++++ Study text

2011 Mayor's Ethics Agenda

   

The Committee of Seventy’s
2011 ETHICS AGENDA

PHILADELPHIA MAYOR


The Committee of Seventy is asking you and the other declared candidates for Philadelphia’s Mayor to commit to the attached Ethics Agenda – which is directed towards continuing to improve the political culture in Philadelphia.


Seventy would be surprised if you agreed with all of its recommendations.  We urge you to embrace the ones you favor, explain your reasoning behind any you oppose, and offer additional ideas we have not considered.


In 2007, Seventy distributed an “Ethics Agenda” to the mayoral candidates.  This “Ethics Agenda" spurred the creation of a Task Force on Ethics and Campaign Finance Reform, whose December 2009 Final Report contained many of Seventy’s proposed reforms.  Other ethics reforms achieved in the last several years include:  


•    Passing the city’s first-ever lobbying registration and disclosure ordinance.

•    Creating an ethics team within the mayor’s office.

•    Improving the city’s campaign finance ordinance.

++++++++

### Prompt a
Arrange every line of the records with body keypoints as a Markdown table with the columns Row and Line, numbering each row, skipping blank lines, and leaving out the pictures.
The ethics agenda and the records have nothing to do with each other.

++++ Dataset extract

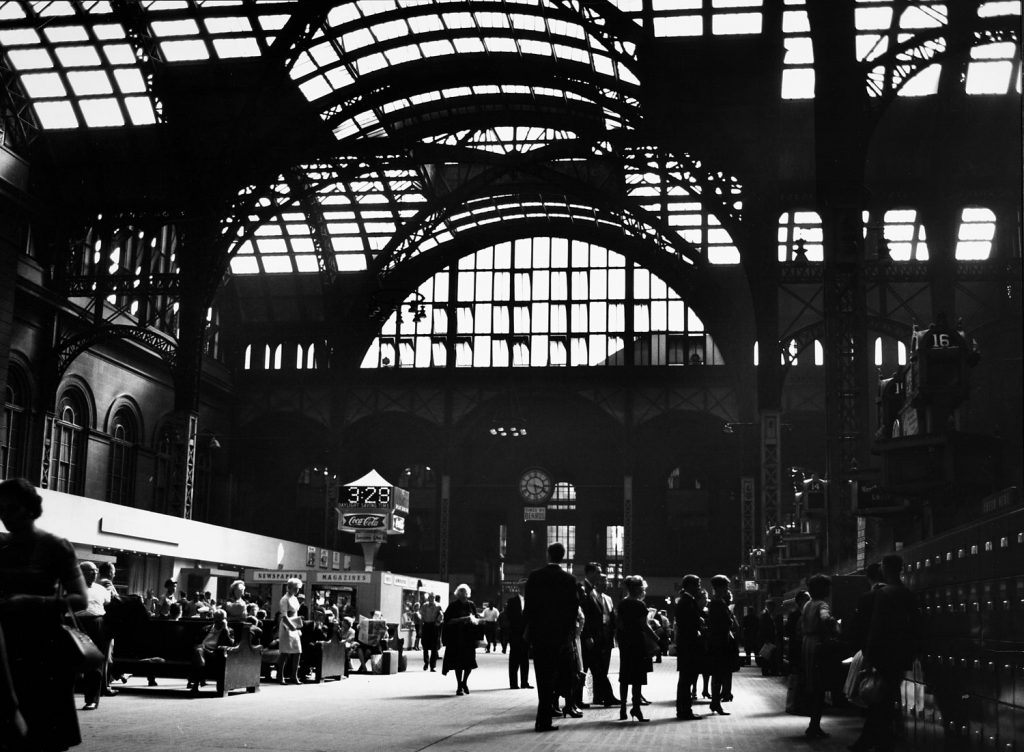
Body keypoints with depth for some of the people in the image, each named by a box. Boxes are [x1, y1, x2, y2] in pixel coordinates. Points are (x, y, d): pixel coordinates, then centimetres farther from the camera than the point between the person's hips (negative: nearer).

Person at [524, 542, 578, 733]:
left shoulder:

++++++++

### Prompt b
Reproduce the ethics agenda word for word from "PHILADELPHIA MAYOR" up to and including "and disclosure ordinance.".

### Your solution a
| Row | Line |
|---|---|
| 1 | Body keypoints with depth for some of the people in the image, each named by a box. Boxes are [x1, y1, x2, y2] in pixel coordinates. Points are (x, y, d): pixel coordinates, then centimetres farther from the camera than the point between the person's hips (negative: nearer). |
| 2 | Person at [524, 542, 578, 733]: |
| 3 | left shoulder: |

### Your solution b
PHILADELPHIA MAYOR


The Committee of Seventy is asking you and the other declared candidates for Philadelphia’s Mayor to commit to the attached Ethics Agenda – which is directed towards continuing to improve the political culture in Philadelphia.


Seventy would be surprised if you agreed with all of its recommendations.  We urge you to embrace the ones you favor, explain your reasoning behind any you oppose, and offer additional ideas we have not considered.


In 2007, Seventy distributed an “Ethics Agenda” to the mayoral candidates.  This “Ethics Agenda" spurred the creation of a Task Force on Ethics and Campaign Finance Reform, whose December 2009 Final Report contained many of Seventy’s proposed reforms.  Other ethics reforms achieved in the last several years include:  


•    Passing the city’s first-ever lobbying registration and disclosure ordinance.